State only the count of lines in the listing below that hold "Right".

= Beginning of Section =

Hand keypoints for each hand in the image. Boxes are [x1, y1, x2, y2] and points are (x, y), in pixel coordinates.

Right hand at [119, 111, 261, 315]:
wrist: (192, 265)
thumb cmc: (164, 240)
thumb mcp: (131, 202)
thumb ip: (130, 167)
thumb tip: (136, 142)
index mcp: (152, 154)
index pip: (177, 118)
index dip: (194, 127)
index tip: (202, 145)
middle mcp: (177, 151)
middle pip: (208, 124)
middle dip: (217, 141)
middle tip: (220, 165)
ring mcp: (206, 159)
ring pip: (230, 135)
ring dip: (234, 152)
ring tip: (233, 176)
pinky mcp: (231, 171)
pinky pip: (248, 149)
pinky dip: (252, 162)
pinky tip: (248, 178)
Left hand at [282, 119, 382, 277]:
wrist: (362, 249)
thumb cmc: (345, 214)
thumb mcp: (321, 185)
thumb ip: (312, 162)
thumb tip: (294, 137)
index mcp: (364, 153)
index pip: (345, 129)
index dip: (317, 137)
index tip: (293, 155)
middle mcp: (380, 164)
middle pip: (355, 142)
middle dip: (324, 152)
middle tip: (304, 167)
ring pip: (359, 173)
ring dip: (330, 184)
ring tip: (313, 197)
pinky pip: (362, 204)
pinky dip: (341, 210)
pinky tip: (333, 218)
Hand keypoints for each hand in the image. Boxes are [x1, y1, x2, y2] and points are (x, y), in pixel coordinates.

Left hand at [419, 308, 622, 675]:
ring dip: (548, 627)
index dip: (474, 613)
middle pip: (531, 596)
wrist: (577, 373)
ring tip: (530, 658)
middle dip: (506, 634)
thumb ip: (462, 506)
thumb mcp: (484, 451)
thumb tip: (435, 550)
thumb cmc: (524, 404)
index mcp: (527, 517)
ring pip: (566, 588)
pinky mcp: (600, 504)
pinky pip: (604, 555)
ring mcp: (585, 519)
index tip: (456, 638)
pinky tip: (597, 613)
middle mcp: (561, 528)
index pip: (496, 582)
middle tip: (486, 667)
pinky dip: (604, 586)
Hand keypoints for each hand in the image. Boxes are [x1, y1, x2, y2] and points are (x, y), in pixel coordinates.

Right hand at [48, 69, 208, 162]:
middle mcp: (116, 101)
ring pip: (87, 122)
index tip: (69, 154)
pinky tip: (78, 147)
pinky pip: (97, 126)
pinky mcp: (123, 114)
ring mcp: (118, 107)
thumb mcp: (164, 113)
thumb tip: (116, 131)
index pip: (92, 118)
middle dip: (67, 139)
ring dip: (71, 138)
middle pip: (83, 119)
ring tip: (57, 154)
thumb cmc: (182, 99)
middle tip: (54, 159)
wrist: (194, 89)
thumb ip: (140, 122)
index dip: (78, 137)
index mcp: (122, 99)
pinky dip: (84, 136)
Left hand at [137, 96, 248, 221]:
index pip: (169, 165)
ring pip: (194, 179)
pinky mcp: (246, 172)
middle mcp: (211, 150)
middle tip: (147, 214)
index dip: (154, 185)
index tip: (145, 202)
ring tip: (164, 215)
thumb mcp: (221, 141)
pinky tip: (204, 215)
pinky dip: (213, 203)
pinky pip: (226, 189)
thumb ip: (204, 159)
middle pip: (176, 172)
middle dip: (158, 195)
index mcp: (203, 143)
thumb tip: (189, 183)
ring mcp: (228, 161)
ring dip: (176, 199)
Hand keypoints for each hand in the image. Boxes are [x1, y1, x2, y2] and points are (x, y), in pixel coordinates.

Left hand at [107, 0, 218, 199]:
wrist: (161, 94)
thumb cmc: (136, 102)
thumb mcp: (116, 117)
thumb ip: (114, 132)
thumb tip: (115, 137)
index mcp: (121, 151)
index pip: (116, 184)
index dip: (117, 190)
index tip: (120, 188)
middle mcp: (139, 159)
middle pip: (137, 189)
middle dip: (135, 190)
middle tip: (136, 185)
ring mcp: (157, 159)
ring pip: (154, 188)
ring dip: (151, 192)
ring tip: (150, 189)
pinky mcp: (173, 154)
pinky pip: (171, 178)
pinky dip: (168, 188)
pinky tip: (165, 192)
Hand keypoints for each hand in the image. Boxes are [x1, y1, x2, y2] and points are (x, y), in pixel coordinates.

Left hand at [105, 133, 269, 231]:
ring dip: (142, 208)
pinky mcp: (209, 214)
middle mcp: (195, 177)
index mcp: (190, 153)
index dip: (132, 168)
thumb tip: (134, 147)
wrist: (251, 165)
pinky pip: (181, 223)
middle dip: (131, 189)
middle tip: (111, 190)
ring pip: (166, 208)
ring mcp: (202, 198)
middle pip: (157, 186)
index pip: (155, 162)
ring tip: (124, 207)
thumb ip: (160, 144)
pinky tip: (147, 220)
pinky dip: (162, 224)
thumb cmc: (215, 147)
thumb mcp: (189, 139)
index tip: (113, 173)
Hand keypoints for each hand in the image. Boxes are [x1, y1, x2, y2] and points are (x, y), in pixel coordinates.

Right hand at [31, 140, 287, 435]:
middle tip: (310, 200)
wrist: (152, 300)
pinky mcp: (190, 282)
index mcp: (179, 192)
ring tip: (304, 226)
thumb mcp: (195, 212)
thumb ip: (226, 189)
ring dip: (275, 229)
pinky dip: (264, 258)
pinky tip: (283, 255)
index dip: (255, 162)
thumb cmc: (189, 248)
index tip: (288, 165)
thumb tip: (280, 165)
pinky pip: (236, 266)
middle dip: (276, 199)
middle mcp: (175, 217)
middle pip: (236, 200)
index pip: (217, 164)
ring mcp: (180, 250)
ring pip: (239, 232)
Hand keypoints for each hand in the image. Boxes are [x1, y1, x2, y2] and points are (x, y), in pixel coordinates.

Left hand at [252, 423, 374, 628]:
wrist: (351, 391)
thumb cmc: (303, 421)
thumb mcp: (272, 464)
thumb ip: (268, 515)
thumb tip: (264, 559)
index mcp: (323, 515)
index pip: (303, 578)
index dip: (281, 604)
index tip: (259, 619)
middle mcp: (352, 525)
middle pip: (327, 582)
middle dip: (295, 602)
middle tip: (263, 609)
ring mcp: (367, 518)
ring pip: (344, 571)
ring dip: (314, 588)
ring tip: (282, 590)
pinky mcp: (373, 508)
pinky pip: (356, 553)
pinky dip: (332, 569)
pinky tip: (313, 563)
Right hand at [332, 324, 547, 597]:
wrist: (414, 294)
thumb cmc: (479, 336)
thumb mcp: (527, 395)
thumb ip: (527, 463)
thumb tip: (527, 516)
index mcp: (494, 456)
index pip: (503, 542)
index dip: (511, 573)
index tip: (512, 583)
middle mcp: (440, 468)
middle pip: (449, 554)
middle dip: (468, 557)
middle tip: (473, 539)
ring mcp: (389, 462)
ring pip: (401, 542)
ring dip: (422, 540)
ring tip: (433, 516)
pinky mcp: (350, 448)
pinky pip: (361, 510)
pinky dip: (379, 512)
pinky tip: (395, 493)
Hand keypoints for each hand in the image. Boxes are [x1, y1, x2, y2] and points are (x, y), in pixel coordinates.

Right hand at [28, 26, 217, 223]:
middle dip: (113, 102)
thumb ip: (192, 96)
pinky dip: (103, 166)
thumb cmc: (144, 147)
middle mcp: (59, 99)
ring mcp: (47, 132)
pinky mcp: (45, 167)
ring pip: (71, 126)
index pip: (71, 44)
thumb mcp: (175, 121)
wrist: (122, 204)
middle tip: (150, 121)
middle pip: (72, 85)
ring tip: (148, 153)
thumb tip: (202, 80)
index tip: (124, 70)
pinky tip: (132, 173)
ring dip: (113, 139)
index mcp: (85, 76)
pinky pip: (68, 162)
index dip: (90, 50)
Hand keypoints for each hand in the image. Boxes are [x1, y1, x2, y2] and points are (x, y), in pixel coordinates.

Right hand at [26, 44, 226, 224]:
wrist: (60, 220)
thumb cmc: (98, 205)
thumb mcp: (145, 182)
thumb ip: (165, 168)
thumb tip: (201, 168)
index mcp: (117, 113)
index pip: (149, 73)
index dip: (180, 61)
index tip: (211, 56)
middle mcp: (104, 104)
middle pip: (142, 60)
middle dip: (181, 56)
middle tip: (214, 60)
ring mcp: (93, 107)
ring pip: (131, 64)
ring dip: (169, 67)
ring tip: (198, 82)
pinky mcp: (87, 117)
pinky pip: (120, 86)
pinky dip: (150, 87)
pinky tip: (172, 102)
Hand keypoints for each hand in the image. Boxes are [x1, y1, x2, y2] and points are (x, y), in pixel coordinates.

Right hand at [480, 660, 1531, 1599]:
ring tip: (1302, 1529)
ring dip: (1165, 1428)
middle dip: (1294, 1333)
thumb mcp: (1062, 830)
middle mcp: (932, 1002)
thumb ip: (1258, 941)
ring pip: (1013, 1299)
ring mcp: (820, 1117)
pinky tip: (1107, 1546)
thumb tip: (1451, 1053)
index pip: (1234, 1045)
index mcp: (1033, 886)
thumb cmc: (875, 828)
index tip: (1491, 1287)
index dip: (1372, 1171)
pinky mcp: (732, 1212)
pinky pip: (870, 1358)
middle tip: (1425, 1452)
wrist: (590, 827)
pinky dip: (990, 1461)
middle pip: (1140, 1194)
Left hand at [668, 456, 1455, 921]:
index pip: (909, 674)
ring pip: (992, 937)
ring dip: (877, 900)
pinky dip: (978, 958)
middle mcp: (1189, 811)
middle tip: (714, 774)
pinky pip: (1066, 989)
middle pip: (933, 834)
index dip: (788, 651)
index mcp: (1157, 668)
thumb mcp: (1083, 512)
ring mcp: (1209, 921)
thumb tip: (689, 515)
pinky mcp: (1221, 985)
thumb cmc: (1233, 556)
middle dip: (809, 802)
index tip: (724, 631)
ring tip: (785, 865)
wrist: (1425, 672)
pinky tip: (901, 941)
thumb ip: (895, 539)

= End of Section =

REPLY TO THE EXERCISE: 7